## TRY IT
Output all of the records exactly, word for word.

DATA FOR THIS TASK: Begin

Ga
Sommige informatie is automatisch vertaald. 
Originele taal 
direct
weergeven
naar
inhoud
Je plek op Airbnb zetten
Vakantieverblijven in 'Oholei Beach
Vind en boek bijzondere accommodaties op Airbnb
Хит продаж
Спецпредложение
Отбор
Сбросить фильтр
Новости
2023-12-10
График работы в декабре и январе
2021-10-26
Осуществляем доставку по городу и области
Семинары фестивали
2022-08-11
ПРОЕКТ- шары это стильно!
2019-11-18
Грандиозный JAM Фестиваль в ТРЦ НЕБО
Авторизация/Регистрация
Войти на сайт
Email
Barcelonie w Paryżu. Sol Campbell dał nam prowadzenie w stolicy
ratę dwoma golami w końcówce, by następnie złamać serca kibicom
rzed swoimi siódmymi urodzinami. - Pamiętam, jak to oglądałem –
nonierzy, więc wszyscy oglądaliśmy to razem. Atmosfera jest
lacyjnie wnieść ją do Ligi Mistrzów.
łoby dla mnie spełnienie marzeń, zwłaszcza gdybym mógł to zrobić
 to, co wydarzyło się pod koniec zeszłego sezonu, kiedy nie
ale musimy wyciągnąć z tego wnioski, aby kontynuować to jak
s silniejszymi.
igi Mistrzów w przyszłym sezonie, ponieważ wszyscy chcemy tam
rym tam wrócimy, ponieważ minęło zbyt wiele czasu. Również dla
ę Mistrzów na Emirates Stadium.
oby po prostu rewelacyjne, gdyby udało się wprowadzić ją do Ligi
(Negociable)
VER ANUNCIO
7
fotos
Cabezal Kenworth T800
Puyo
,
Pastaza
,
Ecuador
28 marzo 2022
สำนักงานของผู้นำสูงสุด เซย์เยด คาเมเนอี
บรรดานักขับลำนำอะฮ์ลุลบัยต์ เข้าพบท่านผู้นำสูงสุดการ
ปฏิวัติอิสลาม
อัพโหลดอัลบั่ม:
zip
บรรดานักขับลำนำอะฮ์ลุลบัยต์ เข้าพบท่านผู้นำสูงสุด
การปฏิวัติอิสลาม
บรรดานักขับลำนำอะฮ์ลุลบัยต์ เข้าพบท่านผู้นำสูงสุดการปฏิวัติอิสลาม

DATA FOR THIS TASK: End

## ANSWER SPACE
Ga
Sommige informatie is automatisch vertaald. 
Originele taal 
direct
weergeven
naar
inhoud
Je plek op Airbnb zetten
Vakantieverblijven in 'Oholei Beach
Vind en boek bijzondere accommodaties op Airbnb
Хит продаж
Спецпредложение
Отбор
Сбросить фильтр
Новости
2023-12-10
График работы в декабре и январе
2021-10-26
Осуществляем доставку по городу и области
Семинары фестивали
2022-08-11
ПРОЕКТ- шары это стильно!
2019-11-18
Грандиозный JAM Фестиваль в ТРЦ НЕБО
Авторизация/Регистрация
Войти на сайт
Email
Barcelonie w Paryżu. Sol Campbell dał nam prowadzenie w stolicy
ratę dwoma golami w końcówce, by następnie złamać serca kibicom
rzed swoimi siódmymi urodzinami. - Pamiętam, jak to oglądałem –
nonierzy, więc wszyscy oglądaliśmy to razem. Atmosfera jest
lacyjnie wnieść ją do Ligi Mistrzów.
łoby dla mnie spełnienie marzeń, zwłaszcza gdybym mógł to zrobić
 to, co wydarzyło się pod koniec zeszłego sezonu, kiedy nie
ale musimy wyciągnąć z tego wnioski, aby kontynuować to jak
s silniejszymi.
igi Mistrzów w przyszłym sezonie, ponieważ wszyscy chcemy tam
rym tam wrócimy, ponieważ minęło zbyt wiele czasu. Również dla
ę Mistrzów na Emirates Stadium.
oby po prostu rewelacyjne, gdyby udało się wprowadzić ją do Ligi
(Negociable)
VER ANUNCIO
7
fotos
Cabezal Kenworth T800
Puyo
,
Pastaza
,
Ecuador
28 marzo 2022
สำนักงานของผู้นำสูงสุด เซย์เยด คาเมเนอี
บรรดานักขับลำนำอะฮ์ลุลบัยต์ เข้าพบท่านผู้นำสูงสุดการ
ปฏิวัติอิสลาม
อัพโหลดอัลบั่ม:
zip
บรรดานักขับลำนำอะฮ์ลุลบัยต์ เข้าพบท่านผู้นำสูงสุด
การปฏิวัติอิสลาม
บรรดานักขับลำนำอะฮ์ลุลบัยต์ เข้าพบท่านผู้นำสูงสุดการปฏิวัติอิสลาม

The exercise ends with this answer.